Conversation Pieces: Dayanita Singh and Rebecca M. Brown 

20 June 2023, 4pm BST (8am PDT; 8:30pm IST)
Online, on MS Teams

The Centre for Design History at the University of Brighton held a live conversation with world-renowned book artist and photographer Dayanita Singh, hosted by Professor Rebecca M. Brown, Johns Hopkins University and current Global Fellow at the University of Brighton this June. After a brief introduction of the artist’s work, from her early book projects to portable museums and room-sized, adaptable photographic installations, Singh and Brown traced the various threads in her many interconnected works, seeking out new iterations of the old, citations from Singh’s own archive, and intimate moments of dialogue among the contact sheets.

 

 

Dayanita Singh

Dayanita Singh (b. 1961, New Delhi) uses photography to reflect and expand on the ways in which we relate to images. Her recent works, drawn from her extensive photographic oeuvre, are a series of mobile museums that allow her images to be edited, sequenced, archived and displayed. Stemming from Singh’s interest in the archive, the museums present her photographs as interconnected bodies of work that are replete with both poetic and narrative possibilities. Publishing is also a significant part of the artist’s practice: in her books, often published without text, Singh extends her experiments on alternate forms of producing and viewing photographs. She says, ‘the book is at the heart of my work. To me, the exhibition is the catalogue of the works in the book’. (bio: Frith Street Gallery) 

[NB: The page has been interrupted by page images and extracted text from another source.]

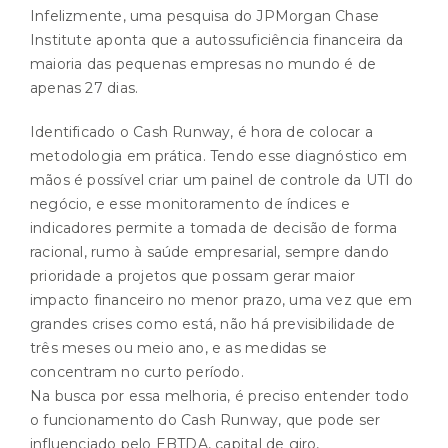
Infelizmente, uma pesquisa do JPMorgan Chase
Institute aponta que a autossuficiência financeira da
maioria das pequenas empresas no mundo é de
apenas 27 dias.
Identificado o Cash Runway, é hora de colocar a
metodologia em prática. Tendo esse diagnóstico em
mãos é possível criar um painel de controle da UTI do
negócio, e esse monitoramento de índices e
indicadores permite a tomada de decisão de forma
racional, rumo à saúde empresarial, sempre dando
prioridade a projetos que possam gerar maior
impacto financeiro no menor prazo, uma vez que em
grandes crises como está, não há previsibilidade de
três meses ou meio ano, e as medidas se
concentram no curto período.
Na busca por essa melhoria, é preciso entender todo
o funcionamento do Cash Runway, que pode ser
influenciado pelo EBTDA, capital de giro,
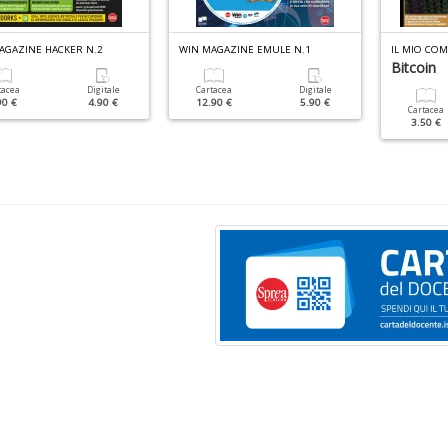
AGAZINE HACKER N.2
WIN MAGAZINE EMULE N.1
IL MIO COM
Bitcoin
tacea
Digitale
Cartacea
Digitale
90 €
4.90 €
12.90 €
5.90 €
Cartacea
3.50 €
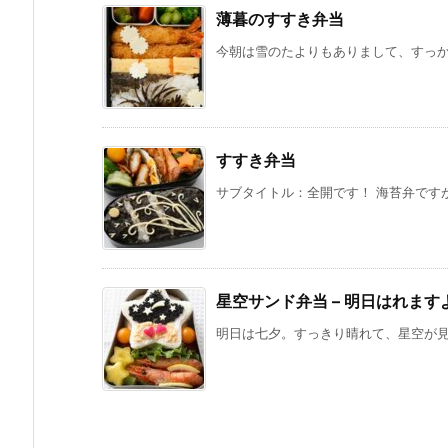
薄暮のすすき弁当
今朝は雪のたよりもありまして、すっかり
すすき弁当
サブタイトル：全開です！ 海苔弁ですが
星空サンド弁当 – 明日はれます
明日は七夕。すっきり晴れて、星空が見え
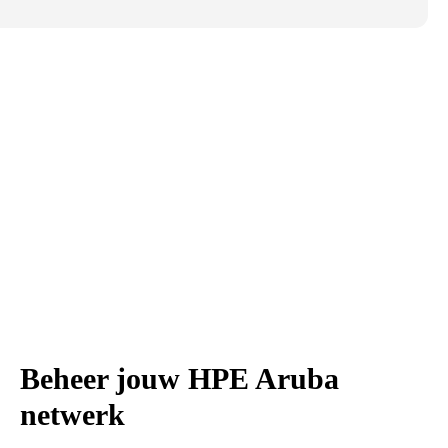
Beheer jouw HPE Aruba
netwerk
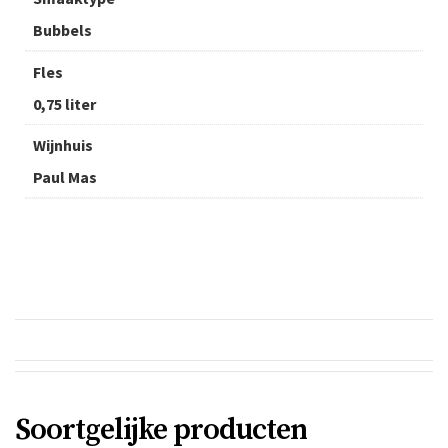
Bubbels
Fles
0,75 liter
Wijnhuis
Paul Mas
Soortgelijke producten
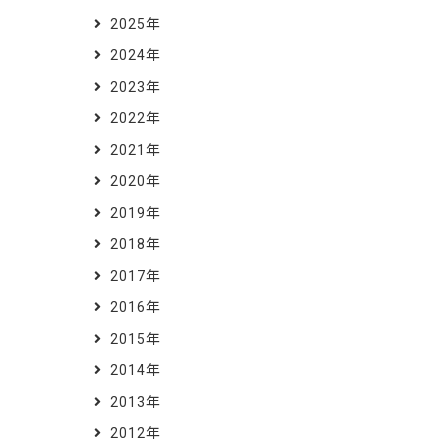
2025年
2024年
2023年
2022年
2021年
2020年
2019年
2018年
2017年
2016年
2015年
2014年
2013年
2012年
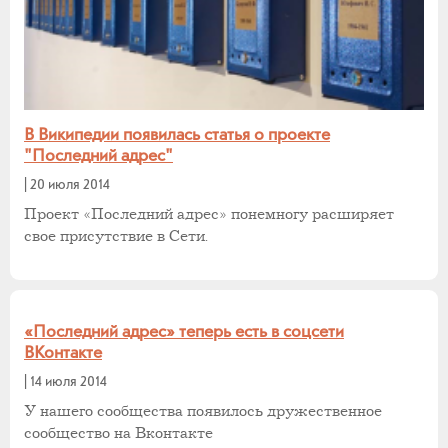
В Википедии появилась статья о проекте
"Последний адрес"
|
20 июля 2014
Проект «Последний адрес» понемногу расширяет
свое присутствие в Сети.
«Последний адрес» теперь есть в соцсети
ВКонтакте
|
14 июля 2014
У нашего сообщества появилось дружественное
сообщество на Вконтакте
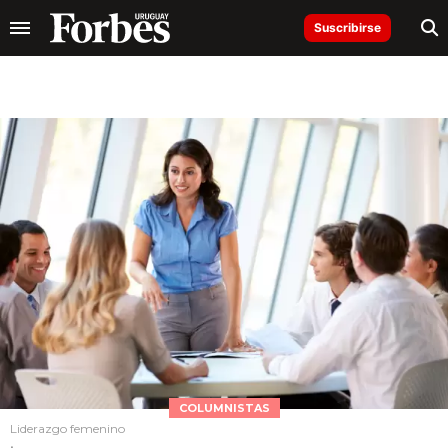
Suscribirse
COLUMNISTAS
Liderazgo femenino
.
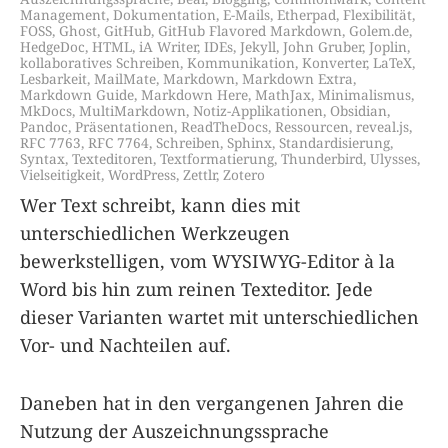
Management
,
Dokumentation
,
E-Mails
,
Etherpad
,
Flexibilität
,
FOSS
,
Ghost
,
GitHub
,
GitHub Flavored Markdown
,
Golem.de
,
HedgeDoc
,
HTML
,
iA Writer
,
IDEs
,
Jekyll
,
John Gruber
,
Joplin
,
kollaboratives Schreiben
,
Kommunikation
,
Konverter
,
LaTeX
,
Lesbarkeit
,
MailMate
,
Markdown
,
Markdown Extra
,
Markdown Guide
,
Markdown Here
,
MathJax
,
Minimalismus
,
MkDocs
,
MultiMarkdown
,
Notiz-Applikationen
,
Obsidian
,
Pandoc
,
Präsentationen
,
ReadTheDocs
,
Ressourcen
,
reveal.js
,
RFC 7763
,
RFC 7764
,
Schreiben
,
Sphinx
,
Standardisierung
,
Syntax
,
Texteditoren
,
Textformatierung
,
Thunderbird
,
Ulysses
,
Vielseitigkeit
,
WordPress
,
Zettlr
,
Zotero
Wer Text schreibt, kann dies mit
unterschiedlichen Werkzeugen
bewerkstelligen, vom WYSIWYG-Editor à la
Word bis hin zum reinen Texteditor. Jede
dieser Varianten wartet mit unterschiedlichen
Vor- und Nachteilen auf.
Daneben hat in den vergangenen Jahren die
Nutzung der Auszeichnungssprache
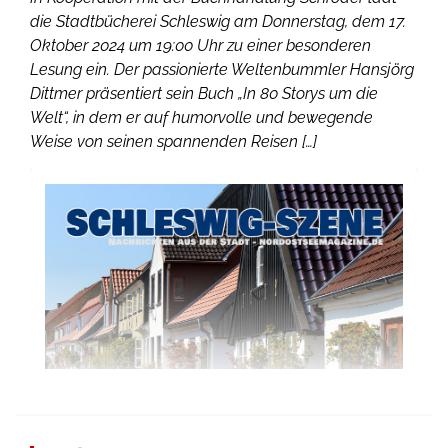
die Stadtbücherei Schleswig am Donnerstag, dem 17.
Oktober 2024 um 19:00 Uhr zu einer besonderen
Lesung ein. Der passionierte Weltenbummler Hansjörg
Dittmer präsentiert sein Buch „In 80 Storys um die
Welt“, in dem er auf humorvolle und bewegende
Weise von seinen spannenden Reisen […]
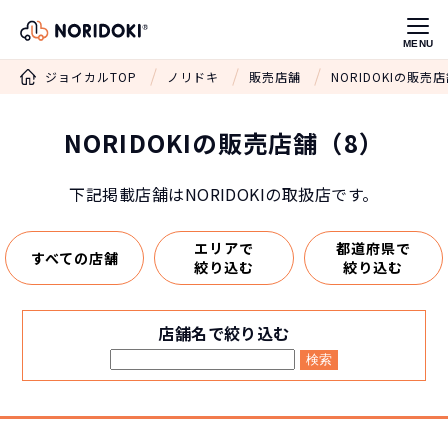
MENU
ジョイカルTOP
ノリドキ
販売店舗
NORIDOKIの販売
NORIDOKIの販売店舗（8）
下記掲載店舗はNORIDOKIの取扱店です。
エリアで
都道府県で
すべての店舗
絞り込む
絞り込む
店舗名で絞り込む
検索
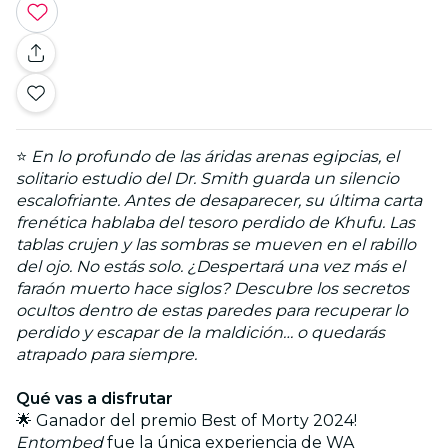
⭐
En lo profundo de las áridas arenas egipcias, el
solitario estudio del Dr. Smith guarda un silencio
escalofriante. Antes de desaparecer, su última carta
frenética hablaba del tesoro perdido de Khufu. Las
tablas crujen y las sombras se mueven en el rabillo
del ojo. No estás solo. ¿Despertará una vez más el
faraón muerto hace siglos? Descubre los secretos
ocultos dentro de estas paredes para recuperar lo
perdido y escapar de la maldición… o quedarás
atrapado para siempre.
Qué vas a disfrutar
🌟 Ganador del premio Best of Morty 2024!
Entombed
fue la única experiencia de WA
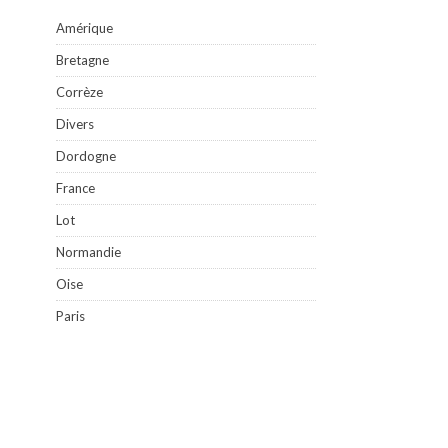
Amérique
Bretagne
Corrèze
Divers
Dordogne
France
Lot
Normandie
Oise
Paris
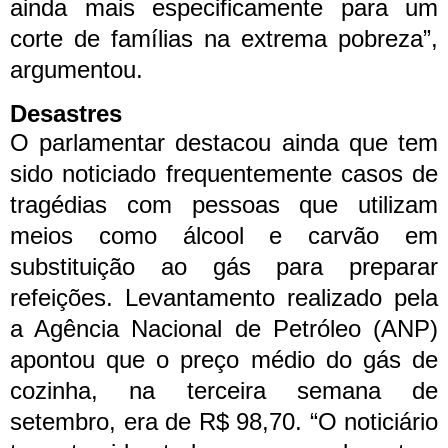
ainda mais especificamente para um
corte de famílias na extrema pobreza”,
argumentou.
Desastres
O parlamentar destacou ainda que tem
sido noticiado frequentemente casos de
tragédias com pessoas que utilizam
meios como álcool e carvão em
substituição ao gás para preparar
refeições. Levantamento realizado pela
a Agência Nacional de Petróleo (ANP)
apontou que o preço médio do gás de
cozinha, na terceira semana de
setembro, era de R$ 98,70.
“O noticiário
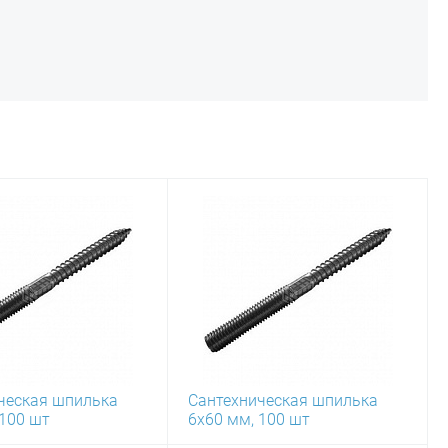
ческая шпилька
Сантехническая шпилька
 100 шт
6х60 мм, 100 шт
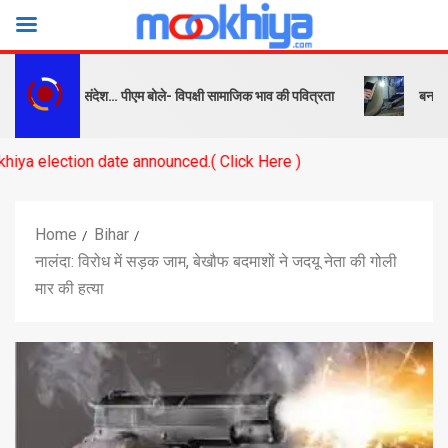
ो सबक और संदेश… पीएम बोले- विपक्षी सामाजिक भाव की पवित्रता
बनारस स्टेशन 
on date announced.( Click Here )
Home
Bihar
नालंदा: विरोध में सड़क जाम, बेखौफ बदमाशों ने जदयू नेता की गोली
मार की हत्या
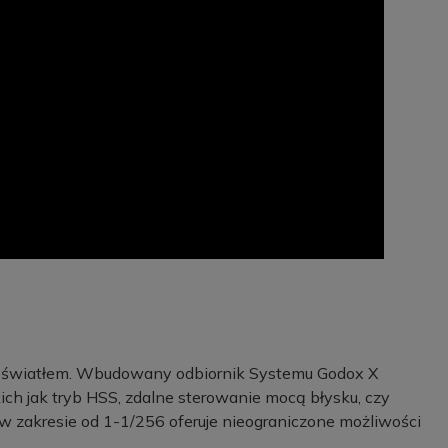
 światłem. Wbudowany odbiornik Systemu Godox X
ich jak tryb HSS, zdalne sterowanie mocą błysku, czy
 w zakresie od 1-1/256 oferuje nieograniczone możliwości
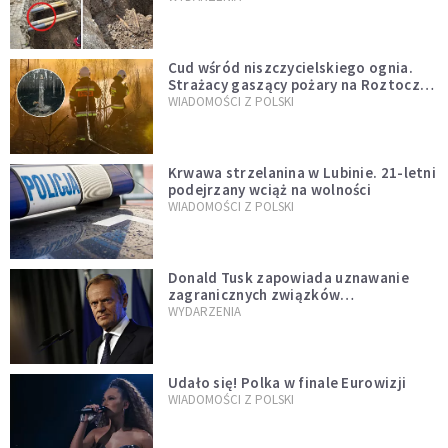
szwedzkiego
Cud wśród niszczycielskiego ognia.
Strażacy gaszący pożary na Roztoczu
opublikowali niezwykłe zdjęcie
WIADOMOŚCI Z POLSKI
Krwawa strzelanina w Lubinie. 21-letni
podejrzany wciąż na wolności
WIADOMOŚCI Z POLSKI
Donald Tusk zapowiada uznawanie
zagranicznych związków
jednopłciowych. "Państwo oblało ten
WYDARZENIA
test"
Udało się! Polka w finale Eurowizji
WIADOMOŚCI Z POLSKI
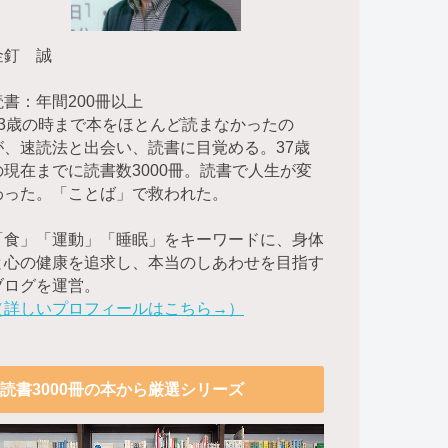
金釘 誠
読書：年間200冊以上
23歳の時まで本をほとんど読まなかったの
が、速読法と出会い、読書に目覚める。37歳
の現在までに読書数3000冊。読書で人生が変
わった。「ことば」で救われた。
「食」「運動」「睡眠」をキーワードに、身体
と心の健康を追求し、本当のしあわせを目指す
ブログを運営。
（詳しいプロフィールはこちら→）
読書3000冊の本から厳選シリーズ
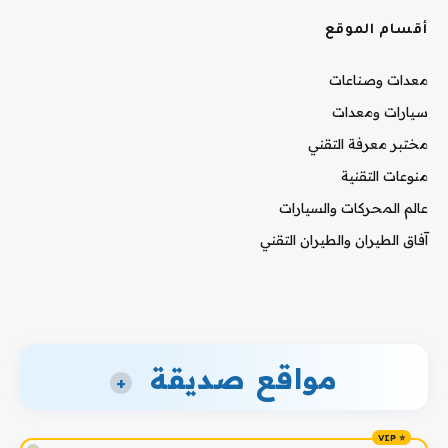
أقسام الموقع
معدات وصناعات
سيارات ومعدات
مختبر معرفة التقني
منوعات التقنية
عالم المحركات والسيارات
آفاق الطيران والطيران التقني
مواقع صديقة
+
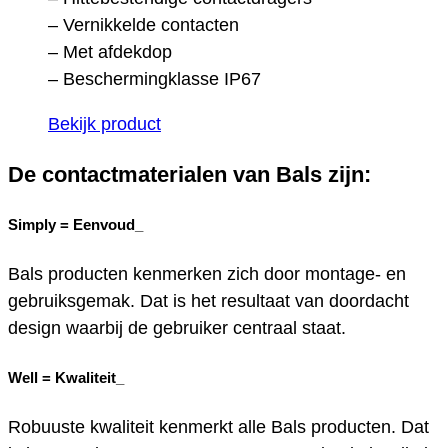
– Vernikkelde contacten
– Met afdekdop
– Beschermingklasse IP67
Bekijk product
De contactmaterialen van Bals zijn:
Simply =
Eenvoud_
Bals producten kenmerken zich door montage- en
gebruiksgemak. Dat is het resultaat van doordacht
design waarbij de gebruiker centraal staat.
Well =
Kwaliteit_
Robuuste kwaliteit kenmerkt alle Bals producten. Dat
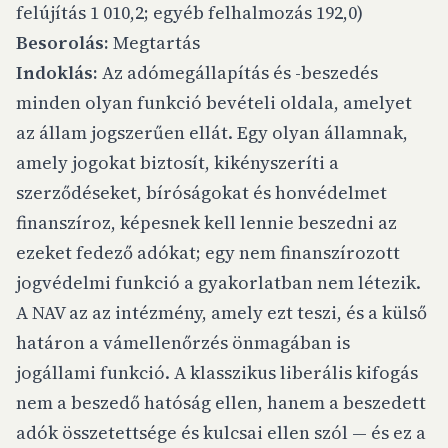
felújítás 1 010,2; egyéb felhalmozás 192,0)
Besorolás:
Megtartás
Indoklás:
Az adómegállapítás és -beszedés
minden olyan funkció bevételi oldala, amelyet
az állam jogszerűen ellát. Egy olyan államnak,
amely jogokat biztosít, kikényszeríti a
szerződéseket, bíróságokat és honvédelmet
finanszíroz, képesnek kell lennie beszedni az
ezeket fedező adókat; egy nem finanszírozott
jogvédelmi funkció a gyakorlatban nem létezik.
A NAV az az intézmény, amely ezt teszi, és a külső
határon a vámellenőrzés önmagában is
jogállami funkció. A klasszikus liberális kifogás
nem a beszedő hatóság ellen, hanem a beszedett
adók összetettsége és kulcsai ellen szól — és ez a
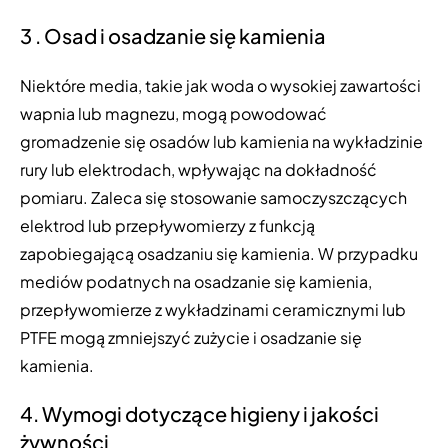
3 . Osad i osadzanie się kamienia
Niektóre media, takie jak woda o wysokiej zawartości
wapnia lub magnezu, mogą powodować
gromadzenie się osadów lub kamienia na wykładzinie
rury lub elektrodach, wpływając na dokładność
pomiaru. Zaleca się stosowanie samoczyszczących
elektrod lub przepływomierzy z funkcją
zapobiegającą osadzaniu się kamienia. W przypadku
mediów podatnych na osadzanie się kamienia,
przepływomierze z wykładzinami ceramicznymi lub
PTFE mogą zmniejszyć zużycie i osadzanie się
kamienia.
4. Wymogi dotyczące higieny i jakości
żywności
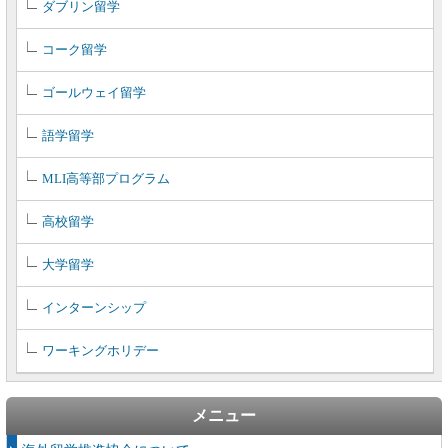
ダブリン留学
コーク留学
ゴールウェイ留学
語学留学
MLI高等部プログラム
高校留学
大学留学
インターンシップ
ワーキングホリデー
メニュー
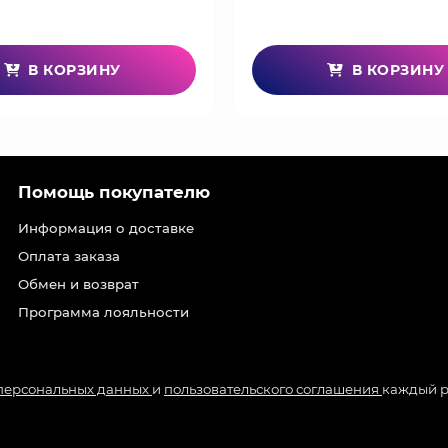
В КОРЗИНУ
В КОРЗИНУ
Помощь покупателю
Информация о доставке
Оплата заказа
Обмен и возврат
Программа лояльности
 персональных данных
и
пользовательского соглашения
каждый р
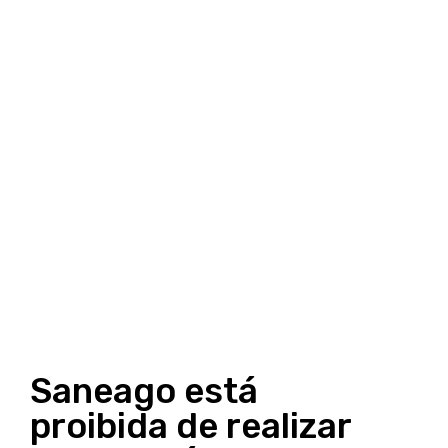
Saneago está
proibida de realizar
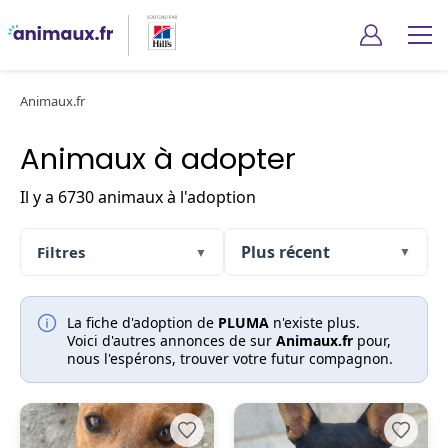
Animaux.fr
Animaux à adopter
Il y a 6730 animaux à l'adoption
Filtres
▼
▼
La fiche d'adoption de
PLUMA
n'existe plus.
Voici d'autres annonces de sur
Animaux.fr
pour,
nous l'espérons, trouver votre futur compagnon.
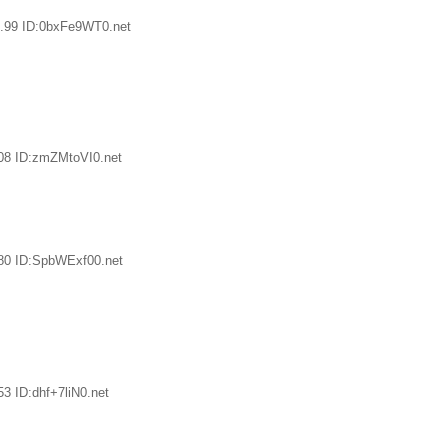
.99 ID:0bxFe9WT0.net
08 ID:zmZMtoVI0.net
80 ID:SpbWExf00.net
3 ID:dhf+7liN0.net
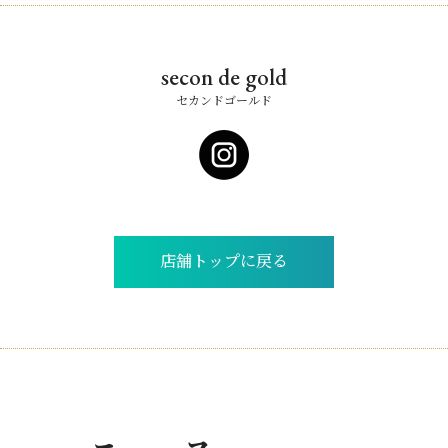
secon de gold
セカンドゴールド
店舗トップに戻る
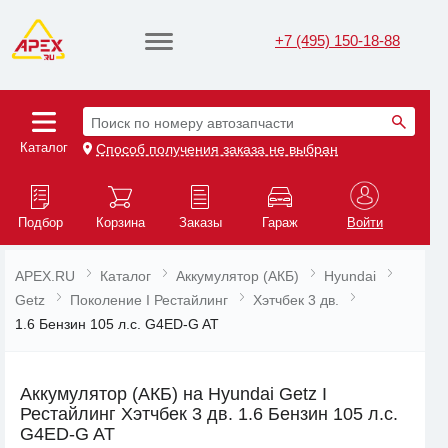
+7 (495) 150-18-88
Поиск по номеру автозапчасти
Каталог
Способ получения заказа не выбран
Подбор
Корзина
Заказы
Гараж
Войти
APEX.RU
Каталог
Аккумулятор (АКБ)
Hyundai
Getz
Поколение I Рестайлинг
Хэтчбек 3 дв.
1.6 Бензин 105 л.с. G4ED-G AT
Аккумулятор (АКБ) на Hyundai Getz I
Рестайлинг Хэтчбек 3 дв. 1.6 Бензин 105 л.с.
G4ED-G AT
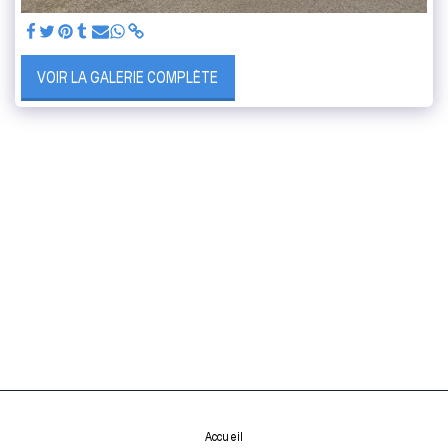
VOIR LA GALERIE COMPLÈTE
Accueil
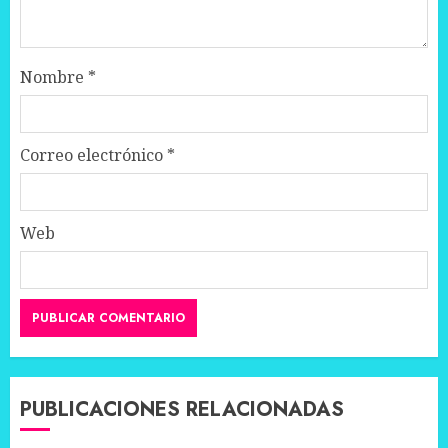
Nombre
*
Correo electrónico
*
Web
PUBLICACIONES RELACIONADAS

Professor Rebecca M. Brown 

Rebecca M. Brown is Professor and Chair of the Department of the History of Art and Chair of the Advanced Academic Programs in Museum Studies and Cultural Heritage Management at Johns Hopkins University. Brown’s research engages in the history of art, architecture, and visual culture of South Asia from the late eighteenth century to the present. 

She has published numerous articles and three books on the early British presence on the subcontinent, the anti-colonial movement of the early twentieth century, art in the decades after India’s independence in 1947, and the economic and political machinations of the long 1980s. Her current research focuses on the painter KCS Paniker (1911–77) and his use of illegible writing on his paintings from the 1960s and 1970s. She is also working on the photographic practice of Dayanita Singh and Annu Matthew, as well as the work of Rina Banerjee.  

She has served as a consultant and a curator of modern and contemporary Indian art for the Peabody Essex Museum, the Walters Art Museum, and the Shelley and Donald Rubin Foundation, and has taught across North America and in the UK.